## Task details
Among the lines below, output only those between the line holding "cell carcinoma (skin)" and the line holding "non-Hodgkin's type, Low", inclusive, exactly as written and with no pictures.

(The data Opens)

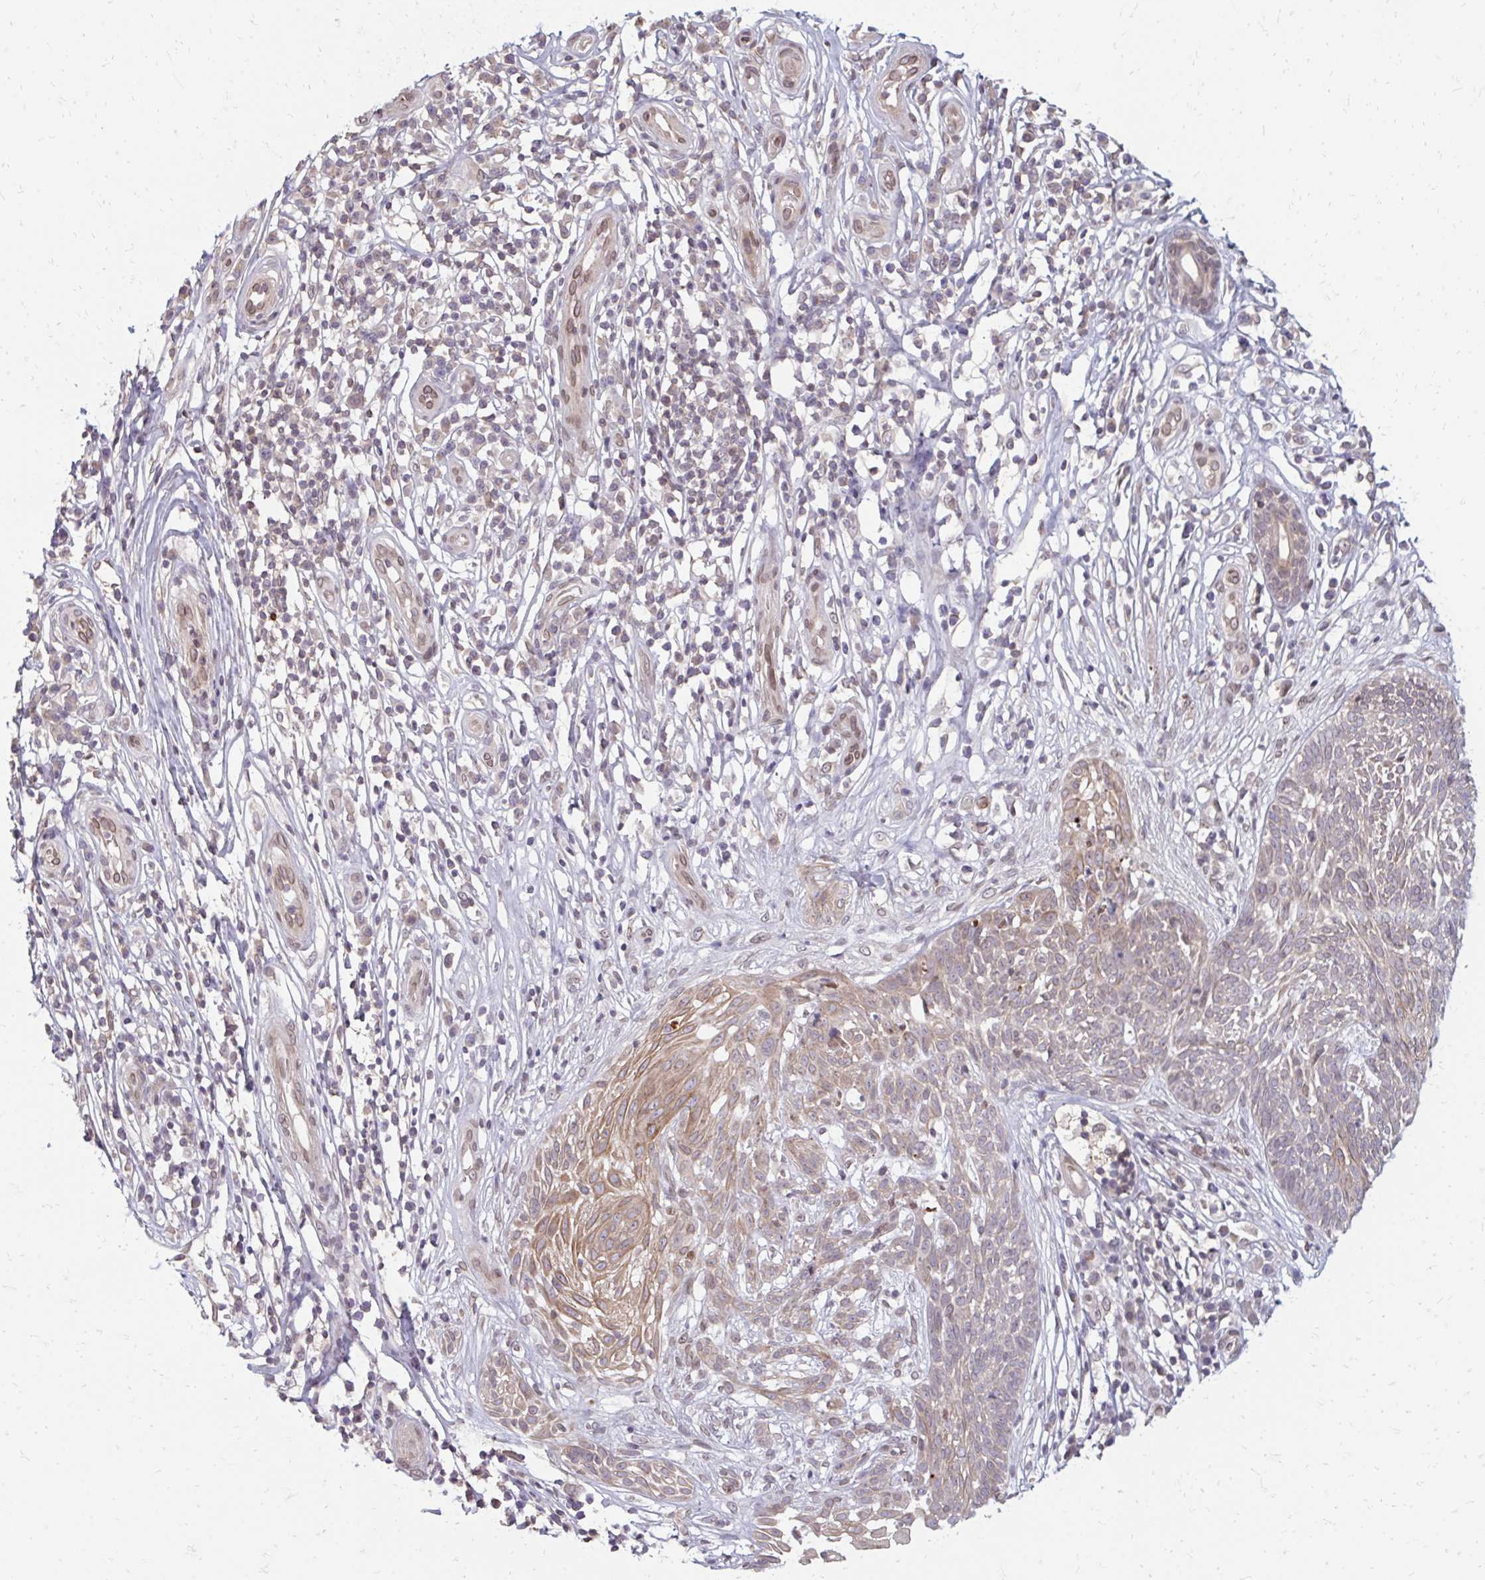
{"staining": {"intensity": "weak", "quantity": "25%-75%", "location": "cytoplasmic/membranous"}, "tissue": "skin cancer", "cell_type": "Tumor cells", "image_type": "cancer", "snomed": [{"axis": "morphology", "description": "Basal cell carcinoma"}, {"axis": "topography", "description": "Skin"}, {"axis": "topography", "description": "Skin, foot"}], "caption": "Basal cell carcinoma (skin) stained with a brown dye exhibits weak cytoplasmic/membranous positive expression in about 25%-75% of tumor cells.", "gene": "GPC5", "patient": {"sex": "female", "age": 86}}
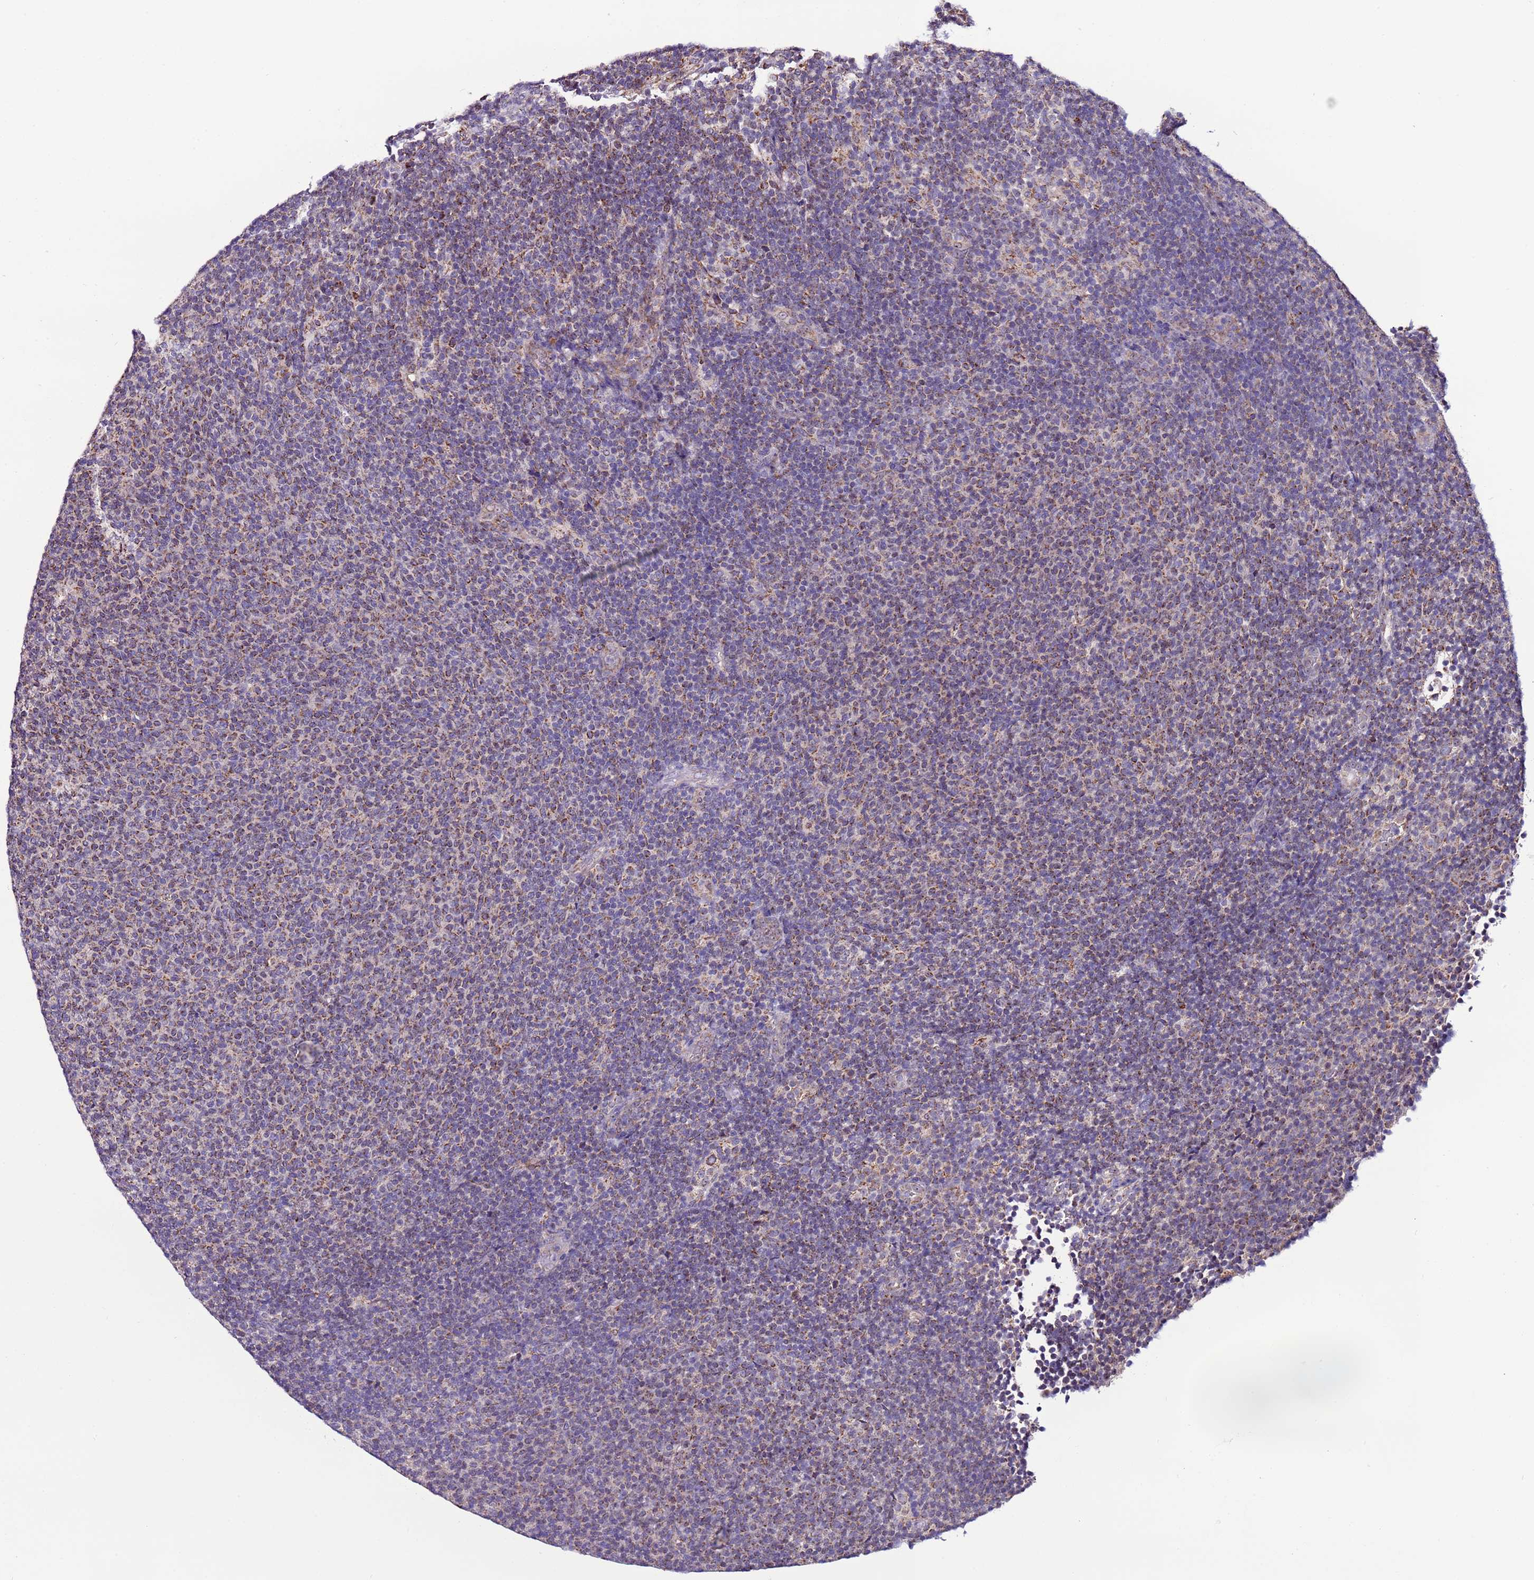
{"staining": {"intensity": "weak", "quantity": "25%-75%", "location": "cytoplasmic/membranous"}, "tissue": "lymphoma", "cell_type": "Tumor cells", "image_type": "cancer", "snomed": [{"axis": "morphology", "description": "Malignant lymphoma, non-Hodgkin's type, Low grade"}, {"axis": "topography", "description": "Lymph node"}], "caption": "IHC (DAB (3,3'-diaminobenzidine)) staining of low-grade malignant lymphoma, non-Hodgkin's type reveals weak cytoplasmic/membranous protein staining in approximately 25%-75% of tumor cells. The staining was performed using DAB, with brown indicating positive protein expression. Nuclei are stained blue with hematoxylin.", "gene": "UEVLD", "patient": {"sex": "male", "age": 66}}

(The data Closes)
(The data Opens)

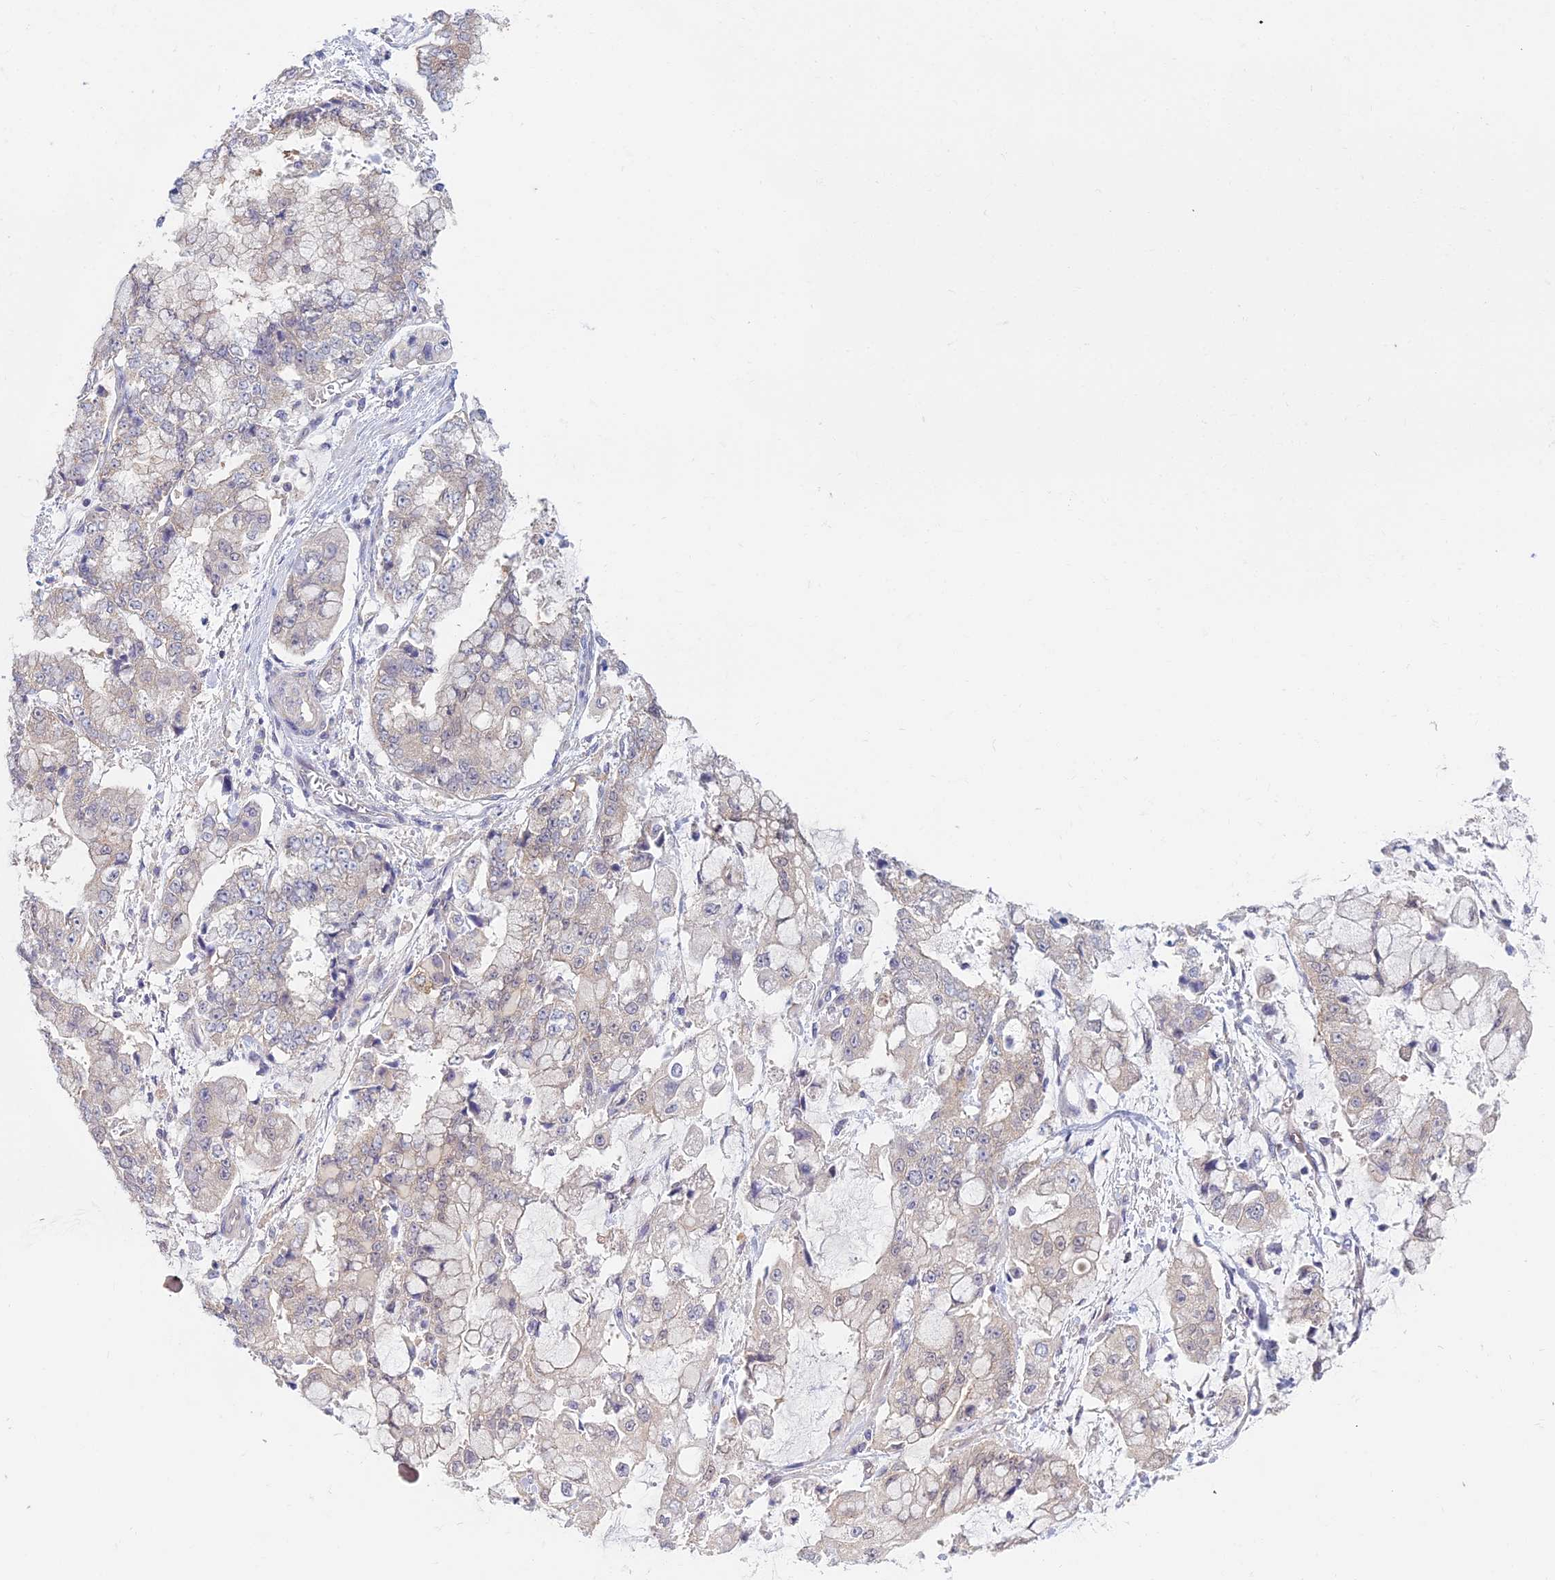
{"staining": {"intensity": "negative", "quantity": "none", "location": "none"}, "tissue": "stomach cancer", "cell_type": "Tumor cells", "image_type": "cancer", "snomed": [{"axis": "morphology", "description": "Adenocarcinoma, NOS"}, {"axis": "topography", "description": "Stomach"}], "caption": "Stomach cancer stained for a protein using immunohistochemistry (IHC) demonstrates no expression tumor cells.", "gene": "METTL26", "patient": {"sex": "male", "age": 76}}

(The data Closes)

## The completed task
{"staining": {"intensity": "weak", "quantity": "25%-75%", "location": "cytoplasmic/membranous"}, "tissue": "skin cancer", "cell_type": "Tumor cells", "image_type": "cancer", "snomed": [{"axis": "morphology", "description": "Basal cell carcinoma"}, {"axis": "topography", "description": "Skin"}, {"axis": "topography", "description": "Skin, foot"}], "caption": "Basal cell carcinoma (skin) stained with a brown dye exhibits weak cytoplasmic/membranous positive expression in about 25%-75% of tumor cells.", "gene": "GPC5", "patient": {"sex": "female", "age": 86}}
{"staining": {"intensity": "weak", "quantity": "25%-75%", "location": "cytoplasmic/membranous"}, "tissue": "lymphoma", "cell_type": "Tumor cells", "image_type": "cancer", "snomed": [{"axis": "morphology", "description": "Malignant lymphoma, non-Hodgkin's type, Low grade"}, {"axis": "topography", "description": "Lymph node"}], "caption": "IHC (DAB (3,3'-diaminobenzidine)) staining of low-grade malignant lymphoma, non-Hodgkin's type reveals weak cytoplasmic/membranous protein staining in approximately 25%-75% of tumor cells. The staining was performed using DAB, with brown indicating positive protein expression. Nuclei are stained blue with hematoxylin.", "gene": "UEVLD", "patient": {"sex": "male", "age": 66}}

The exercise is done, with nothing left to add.